** Opening GIVEN ENTRIES block **
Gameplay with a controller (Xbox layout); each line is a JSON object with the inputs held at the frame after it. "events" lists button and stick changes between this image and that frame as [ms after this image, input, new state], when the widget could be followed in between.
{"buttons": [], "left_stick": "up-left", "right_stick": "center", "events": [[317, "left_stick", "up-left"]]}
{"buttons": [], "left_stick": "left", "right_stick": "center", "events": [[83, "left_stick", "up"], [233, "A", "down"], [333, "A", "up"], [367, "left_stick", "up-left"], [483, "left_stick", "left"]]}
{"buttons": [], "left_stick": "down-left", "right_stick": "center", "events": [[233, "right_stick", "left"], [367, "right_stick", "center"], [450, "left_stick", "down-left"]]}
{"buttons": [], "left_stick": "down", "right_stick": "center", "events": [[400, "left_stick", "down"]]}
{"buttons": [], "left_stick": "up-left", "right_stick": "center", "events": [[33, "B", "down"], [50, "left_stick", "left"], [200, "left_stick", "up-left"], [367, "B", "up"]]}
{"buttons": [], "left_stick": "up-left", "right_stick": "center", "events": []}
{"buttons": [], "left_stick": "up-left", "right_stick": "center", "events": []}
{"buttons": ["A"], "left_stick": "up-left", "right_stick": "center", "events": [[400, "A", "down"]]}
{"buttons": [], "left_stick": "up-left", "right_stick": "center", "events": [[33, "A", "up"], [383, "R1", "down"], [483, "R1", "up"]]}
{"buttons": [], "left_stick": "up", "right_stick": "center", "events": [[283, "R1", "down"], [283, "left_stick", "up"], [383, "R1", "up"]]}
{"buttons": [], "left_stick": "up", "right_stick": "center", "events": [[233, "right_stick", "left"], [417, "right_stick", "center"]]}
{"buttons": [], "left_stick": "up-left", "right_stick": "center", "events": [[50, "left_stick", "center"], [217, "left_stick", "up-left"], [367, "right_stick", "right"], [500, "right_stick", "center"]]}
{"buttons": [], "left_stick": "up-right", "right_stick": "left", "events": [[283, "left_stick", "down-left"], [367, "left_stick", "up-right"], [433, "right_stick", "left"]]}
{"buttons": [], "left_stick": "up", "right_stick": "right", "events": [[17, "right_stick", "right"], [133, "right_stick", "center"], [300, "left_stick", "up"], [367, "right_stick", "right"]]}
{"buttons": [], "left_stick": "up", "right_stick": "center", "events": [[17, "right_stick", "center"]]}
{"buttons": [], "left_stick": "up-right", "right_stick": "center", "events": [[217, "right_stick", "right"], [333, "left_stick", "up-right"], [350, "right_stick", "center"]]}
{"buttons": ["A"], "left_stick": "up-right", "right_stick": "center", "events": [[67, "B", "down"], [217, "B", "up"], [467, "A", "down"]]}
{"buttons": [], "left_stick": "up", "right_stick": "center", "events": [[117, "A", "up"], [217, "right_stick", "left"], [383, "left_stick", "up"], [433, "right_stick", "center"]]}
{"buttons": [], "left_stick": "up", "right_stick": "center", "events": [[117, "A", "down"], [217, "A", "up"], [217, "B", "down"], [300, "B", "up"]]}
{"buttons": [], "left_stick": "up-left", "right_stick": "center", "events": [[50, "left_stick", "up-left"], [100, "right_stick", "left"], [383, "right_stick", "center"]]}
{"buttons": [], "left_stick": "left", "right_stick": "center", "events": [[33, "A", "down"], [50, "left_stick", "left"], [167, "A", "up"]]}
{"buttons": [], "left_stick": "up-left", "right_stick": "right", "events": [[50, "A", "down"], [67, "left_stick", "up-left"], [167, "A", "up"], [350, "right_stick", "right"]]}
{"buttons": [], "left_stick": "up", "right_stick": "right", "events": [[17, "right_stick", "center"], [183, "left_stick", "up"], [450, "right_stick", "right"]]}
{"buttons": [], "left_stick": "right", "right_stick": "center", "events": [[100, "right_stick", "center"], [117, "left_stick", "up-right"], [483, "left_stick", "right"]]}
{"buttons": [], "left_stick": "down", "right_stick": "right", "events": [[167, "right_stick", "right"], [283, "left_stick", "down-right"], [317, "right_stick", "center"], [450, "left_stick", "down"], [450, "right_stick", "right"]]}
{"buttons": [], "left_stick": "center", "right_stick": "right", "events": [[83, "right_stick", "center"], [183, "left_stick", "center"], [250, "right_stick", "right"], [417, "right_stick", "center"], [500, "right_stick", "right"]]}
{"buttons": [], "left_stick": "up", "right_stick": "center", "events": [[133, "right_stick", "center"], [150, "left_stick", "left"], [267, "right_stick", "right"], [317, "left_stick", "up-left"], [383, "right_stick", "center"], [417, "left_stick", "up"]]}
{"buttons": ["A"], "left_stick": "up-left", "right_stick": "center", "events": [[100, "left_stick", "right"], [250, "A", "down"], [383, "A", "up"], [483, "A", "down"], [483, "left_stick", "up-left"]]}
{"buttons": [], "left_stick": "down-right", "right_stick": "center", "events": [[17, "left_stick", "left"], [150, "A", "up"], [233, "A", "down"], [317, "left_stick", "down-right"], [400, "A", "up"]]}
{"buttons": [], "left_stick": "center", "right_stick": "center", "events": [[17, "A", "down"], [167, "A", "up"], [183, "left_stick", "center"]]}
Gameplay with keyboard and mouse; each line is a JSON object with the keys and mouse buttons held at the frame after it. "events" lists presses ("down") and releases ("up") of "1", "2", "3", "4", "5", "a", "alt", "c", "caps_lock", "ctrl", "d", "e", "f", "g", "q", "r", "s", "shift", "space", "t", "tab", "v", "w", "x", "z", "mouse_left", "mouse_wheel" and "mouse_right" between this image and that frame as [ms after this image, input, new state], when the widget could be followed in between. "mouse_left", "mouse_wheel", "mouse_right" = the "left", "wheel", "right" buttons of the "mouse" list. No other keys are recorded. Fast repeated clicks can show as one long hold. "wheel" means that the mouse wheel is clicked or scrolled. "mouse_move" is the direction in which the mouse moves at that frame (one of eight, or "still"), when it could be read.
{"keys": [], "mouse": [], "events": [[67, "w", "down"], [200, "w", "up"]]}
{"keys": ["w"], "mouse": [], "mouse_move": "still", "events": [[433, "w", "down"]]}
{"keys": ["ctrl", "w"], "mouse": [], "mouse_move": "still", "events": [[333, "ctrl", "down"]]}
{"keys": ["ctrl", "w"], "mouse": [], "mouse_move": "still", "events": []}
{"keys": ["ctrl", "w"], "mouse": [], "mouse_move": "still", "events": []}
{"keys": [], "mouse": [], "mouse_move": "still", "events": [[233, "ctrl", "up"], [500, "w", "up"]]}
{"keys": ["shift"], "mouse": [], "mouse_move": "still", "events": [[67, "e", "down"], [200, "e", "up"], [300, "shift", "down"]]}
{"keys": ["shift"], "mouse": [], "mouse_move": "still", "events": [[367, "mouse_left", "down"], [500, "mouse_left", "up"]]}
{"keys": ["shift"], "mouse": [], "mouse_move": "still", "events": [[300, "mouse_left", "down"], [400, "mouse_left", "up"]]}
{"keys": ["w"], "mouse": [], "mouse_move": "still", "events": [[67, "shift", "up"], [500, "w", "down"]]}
** Closing GIVEN ENTRIES block **
◆ EXERCISE PROMPT: Where the word "widget" occurs in a line of the entries above, count that line, and reply with the total only.

◆ EXERCISE SOLUTION: 2